===== INFORMATION SHOWN =====
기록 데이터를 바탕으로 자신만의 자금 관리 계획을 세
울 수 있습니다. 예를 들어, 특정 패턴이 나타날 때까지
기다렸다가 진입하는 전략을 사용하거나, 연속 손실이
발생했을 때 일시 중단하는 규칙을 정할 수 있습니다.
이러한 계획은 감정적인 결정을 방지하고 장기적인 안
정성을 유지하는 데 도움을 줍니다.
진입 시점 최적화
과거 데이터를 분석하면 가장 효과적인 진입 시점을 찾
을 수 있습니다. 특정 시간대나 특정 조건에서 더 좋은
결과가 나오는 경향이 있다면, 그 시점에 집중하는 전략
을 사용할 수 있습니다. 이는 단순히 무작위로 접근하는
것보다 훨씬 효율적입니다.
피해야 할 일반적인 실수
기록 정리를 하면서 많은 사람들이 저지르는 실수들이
=====
Return all of the material exactly as written, from the first line through the last.

**RESPONSE AREA**
기록 데이터를 바탕으로 자신만의 자금 관리 계획을 세
울 수 있습니다. 예를 들어, 특정 패턴이 나타날 때까지
기다렸다가 진입하는 전략을 사용하거나, 연속 손실이
발생했을 때 일시 중단하는 규칙을 정할 수 있습니다.
이러한 계획은 감정적인 결정을 방지하고 장기적인 안
정성을 유지하는 데 도움을 줍니다.
진입 시점 최적화
과거 데이터를 분석하면 가장 효과적인 진입 시점을 찾
을 수 있습니다. 특정 시간대나 특정 조건에서 더 좋은
결과가 나오는 경향이 있다면, 그 시점에 집중하는 전략
을 사용할 수 있습니다. 이는 단순히 무작위로 접근하는
것보다 훨씬 효율적입니다.
피해야 할 일반적인 실수
기록 정리를 하면서 많은 사람들이 저지르는 실수들이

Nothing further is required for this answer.